The emergence of the Stalinist bureaucracy in the Soviet Union and its betrayals of the international working class had a terrible impact in Mongolia. The Peoples Republic of Mongolia was effectively transformed into a buffer state ruled by the dictatorial MPRP regime, which was utterly dependent on Moscow. Stalin’s forced collectivisation of the region’s herds of cattle in late 1920s triggered widespread unrest, which was followed by a brutal crack down. Another wave of repression took place during the “Great Terror” of the 1930s.
Soviet aid led to limited industrialisation after World War II. In the 1960s, Moscow deployed large numbers of troops in Mongolia as relations with China deteriorated. In return, Ulan Bator received support for its own formal independence and a seat at the UN. Amid the deepening economic crisis in the Soviet Union in the 1980s, the MPRP became a champion of the program of “perestroika” or capitalist market relations.
The emergence of opposition “democrats”—the forerunners of the Democratic Party—took place before the final collapse of the Soviet Union in 1991. Soviet aid, which accounted for a third of Mongolia’s economy, dried up. Between 1996 and 2004, a DP-led coalition government unleashed an aggressive pro-market program. The widespread privatisation of state-owned enterprises and entry of foreign capital fostered the development of a small, wealthy business elite and growing popular hostility to the DP regime.
At the same time, Mongolia’s relative stability stemmed from the normalisation of relations between Moscow and Beijing in 1989. Mongolia, however, has increasingly turned to the US and other Western powers. It joined the World Trade Organisation (WTO) in 1997. Ulan Bator sent small numbers of troops to support US-led wars in the Balkans, Afghanistan and Iraq. In 2005, Bush became the first US president ever to visit Mongolia as part of plans to turn the country into an American bulwark against China and Russia.

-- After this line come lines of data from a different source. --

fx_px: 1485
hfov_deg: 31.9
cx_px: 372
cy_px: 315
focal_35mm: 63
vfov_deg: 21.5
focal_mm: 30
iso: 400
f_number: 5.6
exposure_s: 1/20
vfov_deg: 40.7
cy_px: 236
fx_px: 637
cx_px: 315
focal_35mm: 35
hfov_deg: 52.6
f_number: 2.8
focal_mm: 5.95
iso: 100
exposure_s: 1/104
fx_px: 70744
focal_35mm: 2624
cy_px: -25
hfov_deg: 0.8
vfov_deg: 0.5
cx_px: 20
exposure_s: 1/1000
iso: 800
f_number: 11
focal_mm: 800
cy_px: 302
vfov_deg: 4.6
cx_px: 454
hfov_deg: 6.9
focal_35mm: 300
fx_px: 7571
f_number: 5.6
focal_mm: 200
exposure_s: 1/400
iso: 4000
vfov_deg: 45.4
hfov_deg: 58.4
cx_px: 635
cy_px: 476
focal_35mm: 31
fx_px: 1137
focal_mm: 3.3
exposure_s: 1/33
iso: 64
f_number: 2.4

The Mongolian regime confronts a sharp dilemma as it seeks to manoeuvre between great power rivalries. It is dependent on Russia for 95 percent of petroleum products and large portion of its electricity supply. China is its largest economic partner, accounting for 70 percent of exports and half of foreign investment. Moscow and Beijing have both encouraged Mongolia to join their Shanghai Cooperation Organisation (SCO), which is aimed at countering the US presence in the region.

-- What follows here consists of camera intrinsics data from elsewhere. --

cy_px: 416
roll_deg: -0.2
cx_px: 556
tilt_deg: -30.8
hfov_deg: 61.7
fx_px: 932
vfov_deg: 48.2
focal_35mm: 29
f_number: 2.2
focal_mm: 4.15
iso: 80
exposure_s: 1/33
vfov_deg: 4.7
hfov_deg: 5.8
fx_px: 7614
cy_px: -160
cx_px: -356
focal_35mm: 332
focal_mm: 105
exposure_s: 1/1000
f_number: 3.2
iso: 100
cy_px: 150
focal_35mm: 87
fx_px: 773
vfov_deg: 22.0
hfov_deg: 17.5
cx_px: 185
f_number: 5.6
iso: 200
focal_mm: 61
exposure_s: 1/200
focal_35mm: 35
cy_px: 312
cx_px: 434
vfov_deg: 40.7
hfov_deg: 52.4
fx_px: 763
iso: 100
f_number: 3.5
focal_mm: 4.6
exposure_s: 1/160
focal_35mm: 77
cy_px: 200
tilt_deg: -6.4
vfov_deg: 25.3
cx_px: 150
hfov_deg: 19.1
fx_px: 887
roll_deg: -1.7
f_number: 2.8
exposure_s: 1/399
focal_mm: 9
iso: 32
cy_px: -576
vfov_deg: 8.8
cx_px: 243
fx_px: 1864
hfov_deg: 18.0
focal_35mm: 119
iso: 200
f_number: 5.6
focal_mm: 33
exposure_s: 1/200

Following the latest protests, Beijing called on Mongolia to maintain political stability and Moscow urged tough action against “unlawful” elements. Their concern is that the social unrest will be exploited by Western powers to install a more sympathetic regime, as has taken place in the former Soviet republic of Georgia.
The Russian-based RIA Novosti news agency noted: “Mongolia’s civil movements and the opposition Democratic Party receive funds through NGOs, leading analysts to suspect Western involvement. The West would benefit from bringing the Democratic Party to power, because this would give it a chance to negotiate access to Mongolia’s mineral resources.”
The Wall Street Journal commented on July 7: “As mining companies have depleted resources elsewhere, many of the country’s best mineral assets were left untouched. That puts Mongolia among a handful of developing countries—including troubled places such as the Democratic Republic of Congo and other parts of Africa—that still hold promise of big riches for Western miners.”
As in Africa, the scramble by corporations and major powers for profits and strategic influence in Mongolia is likely to produce further political instability and unrest. The last consideration in Western capitals is the deepening social distress and lack of basic democratic rights confronting the vast majority of the population.